Ein Umbruch vom historischen Ausmaß der Digitalisierung ruft auch nach der Politik. Die aktuelle Bundesregierung hat immerhin ein Recht verankert, sich über Weiterbildung vom Arbeitsamt beraten zu lassen. Auch werden mehr Maßnahmen für Beschäftigte finanziell unterstützt, die vom Strukturwandel betroffen sind. Das kann aber nur der Anfang sein. Für dieses Jahr hat die Regierung eine nationale Weiterbildungsstrategie angekündigt. Ob die modern genug ist, wird sich erst noch erweisen.

An Ideen fehlt es nicht. Wie wäre es, wenn der Staat und die Wirtschaft jedem Arbeitnehmer ein Konto einrichten, aus dem er während seines Berufslebens immer wieder zusätzliche Qualifikationen finanzieren kann? Und wie lässt sich sicherstellen, dass Beschäftigte in kleineren Betrieben zukunftsfest werden, wo sich kein Verwaltungsapparat der Frage annimmt?

Die digitale Ära muss für Arbeitnehmer kein Schrecken werden.
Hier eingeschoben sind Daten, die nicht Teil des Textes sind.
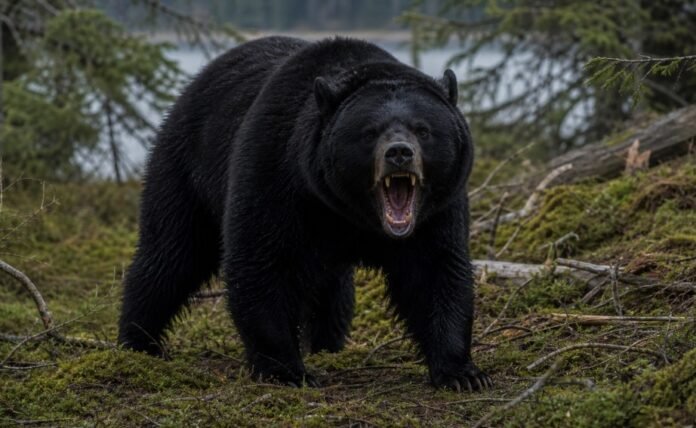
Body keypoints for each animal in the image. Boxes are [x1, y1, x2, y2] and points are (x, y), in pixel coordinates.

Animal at [118, 36, 491, 391]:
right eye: (370, 132)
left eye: (423, 129)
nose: (399, 153)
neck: (351, 214)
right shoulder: (277, 175)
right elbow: (261, 264)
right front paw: (287, 370)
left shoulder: (437, 212)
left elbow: (436, 271)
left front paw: (462, 373)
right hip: (185, 167)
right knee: (170, 256)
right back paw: (138, 341)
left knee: (334, 295)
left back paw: (326, 345)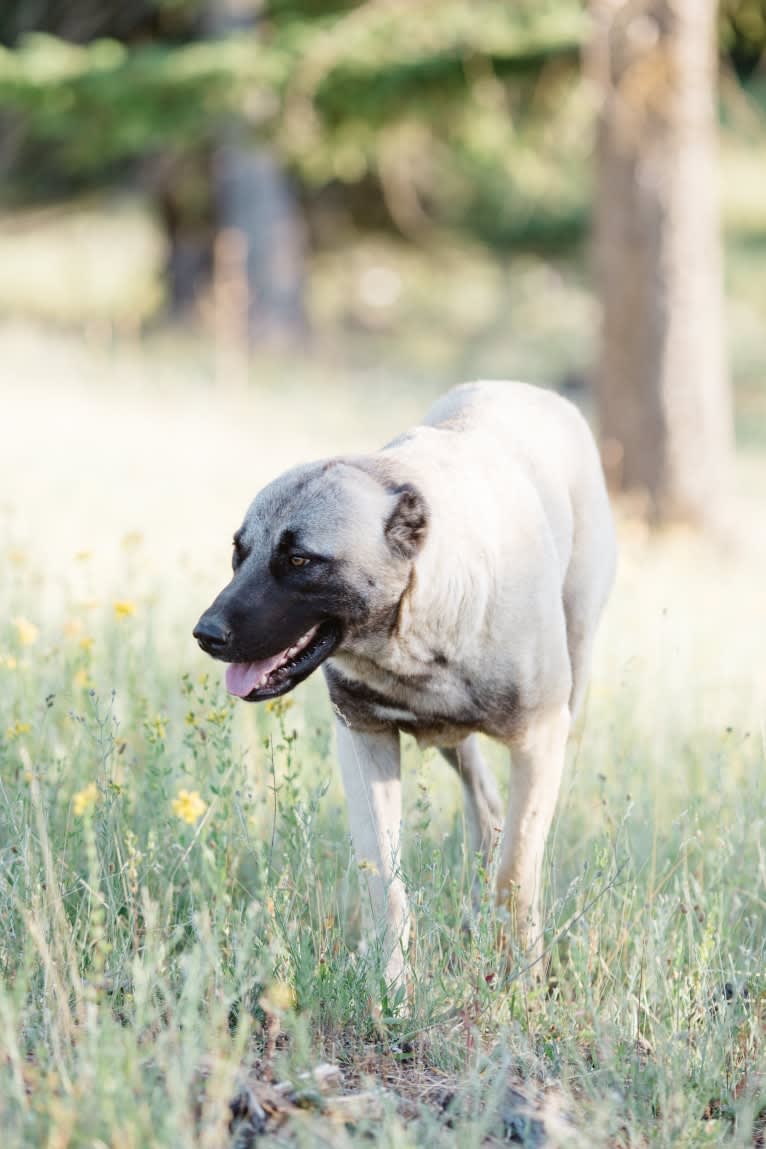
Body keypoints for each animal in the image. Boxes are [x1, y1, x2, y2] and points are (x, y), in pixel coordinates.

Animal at [192, 381, 615, 983]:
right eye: (239, 552)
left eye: (299, 560)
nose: (206, 635)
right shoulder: (364, 741)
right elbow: (384, 879)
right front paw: (391, 978)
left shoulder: (538, 740)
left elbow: (517, 871)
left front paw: (521, 975)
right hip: (455, 742)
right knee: (485, 806)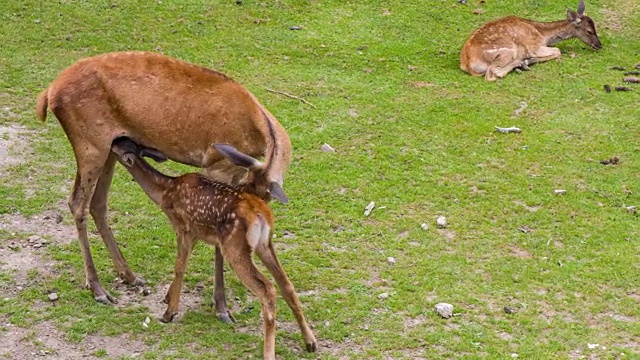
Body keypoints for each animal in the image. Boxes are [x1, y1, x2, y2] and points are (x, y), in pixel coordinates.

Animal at [36, 51, 292, 316]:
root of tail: (49, 92)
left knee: (98, 203)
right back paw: (98, 289)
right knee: (77, 203)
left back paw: (130, 276)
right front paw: (221, 307)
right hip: (90, 144)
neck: (258, 131)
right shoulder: (216, 165)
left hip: (108, 147)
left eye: (262, 198)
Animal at [111, 136, 318, 358]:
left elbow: (179, 267)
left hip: (235, 247)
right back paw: (310, 342)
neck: (166, 192)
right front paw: (167, 299)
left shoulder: (184, 228)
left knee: (267, 289)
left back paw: (269, 353)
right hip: (264, 244)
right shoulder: (196, 234)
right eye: (125, 141)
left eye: (119, 146)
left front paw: (169, 313)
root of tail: (261, 215)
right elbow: (181, 266)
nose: (113, 141)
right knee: (286, 284)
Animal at [460, 0, 600, 81]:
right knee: (492, 74)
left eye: (595, 27)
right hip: (507, 51)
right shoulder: (534, 46)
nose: (599, 45)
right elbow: (557, 50)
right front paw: (528, 60)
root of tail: (467, 64)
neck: (543, 35)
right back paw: (520, 63)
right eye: (589, 31)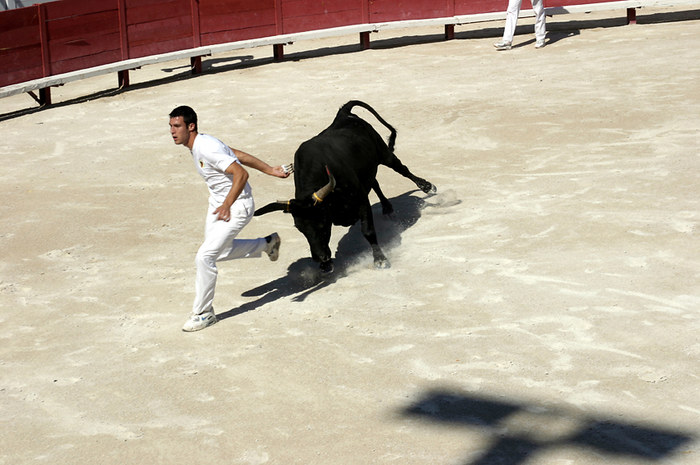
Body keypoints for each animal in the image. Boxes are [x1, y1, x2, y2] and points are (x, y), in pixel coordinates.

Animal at [254, 99, 434, 272]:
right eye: (300, 229)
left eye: (322, 224)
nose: (320, 257)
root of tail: (343, 114)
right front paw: (326, 266)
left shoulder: (361, 201)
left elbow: (368, 231)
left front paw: (380, 260)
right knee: (375, 182)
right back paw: (387, 207)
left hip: (384, 153)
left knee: (402, 169)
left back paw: (427, 186)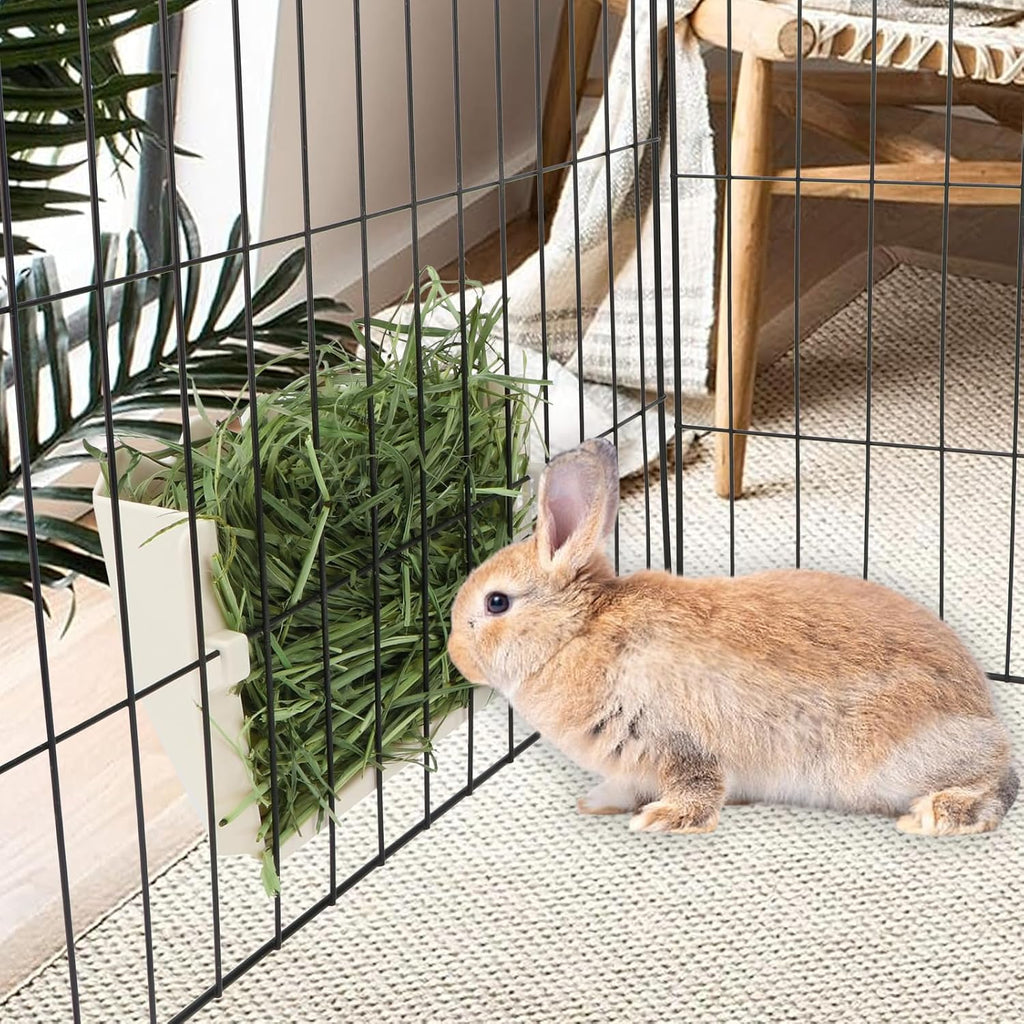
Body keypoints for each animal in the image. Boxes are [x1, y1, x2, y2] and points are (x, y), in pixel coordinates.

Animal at [447, 437, 1019, 837]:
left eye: (496, 603)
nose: (456, 657)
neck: (574, 634)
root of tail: (984, 713)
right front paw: (595, 804)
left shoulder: (674, 739)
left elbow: (697, 787)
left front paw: (662, 821)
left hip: (898, 757)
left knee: (998, 783)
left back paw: (933, 816)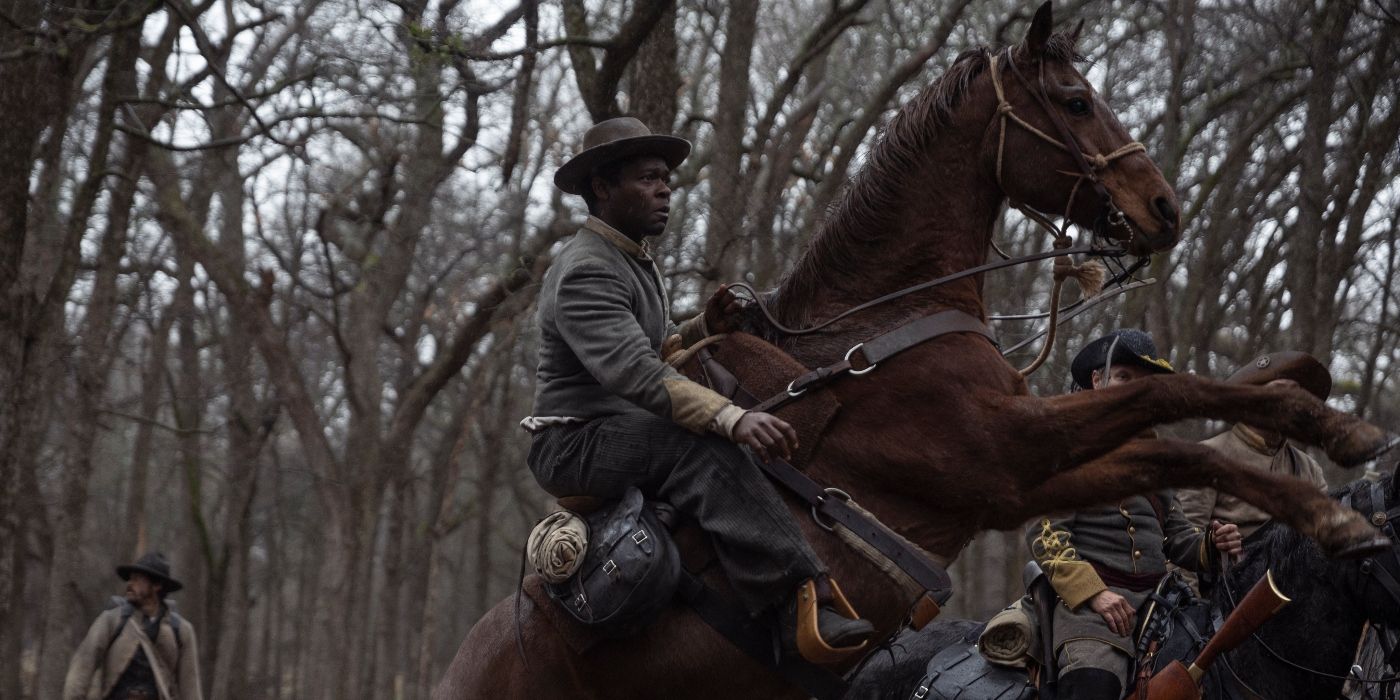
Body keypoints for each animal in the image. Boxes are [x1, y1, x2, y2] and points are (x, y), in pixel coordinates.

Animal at [434, 5, 1388, 700]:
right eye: (1076, 100)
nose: (1162, 207)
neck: (881, 329)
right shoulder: (1004, 459)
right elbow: (1166, 413)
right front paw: (1332, 500)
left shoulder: (1026, 470)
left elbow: (1179, 415)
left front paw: (1322, 413)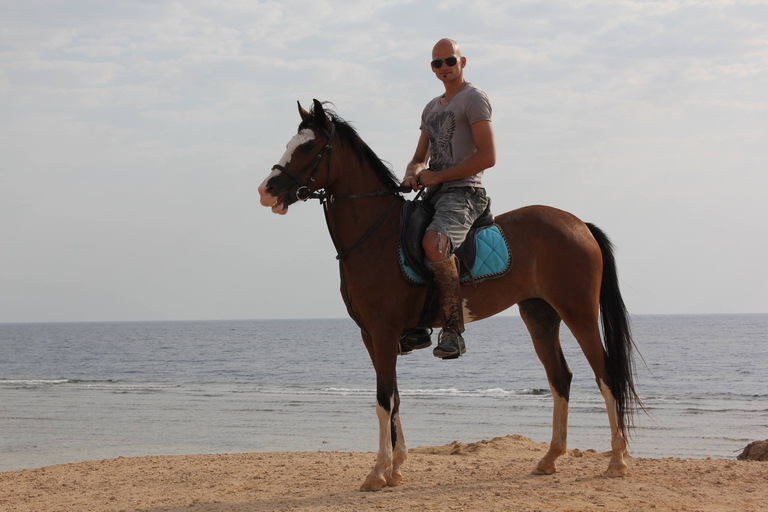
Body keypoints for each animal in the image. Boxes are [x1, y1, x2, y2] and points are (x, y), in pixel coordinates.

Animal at [260, 99, 640, 492]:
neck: (376, 235)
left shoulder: (382, 333)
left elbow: (383, 399)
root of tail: (580, 225)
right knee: (560, 378)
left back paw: (617, 460)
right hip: (540, 314)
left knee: (606, 375)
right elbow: (394, 397)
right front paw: (396, 466)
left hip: (578, 311)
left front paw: (378, 472)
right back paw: (550, 458)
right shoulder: (371, 336)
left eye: (308, 147)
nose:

Wenn Jobs künftig mehr Kreativität, Eigenverantwortung und Empathie verlangen, sind sie vermutlich befriedigender als bisherige Routinetätigkeiten. Doch viele Arbeitnehmer werden nur in neue Rollen hineinwachsen, wenn Unternehmen und Politik es als zentrale Aufgabe begreifen, ihnen zu helfen.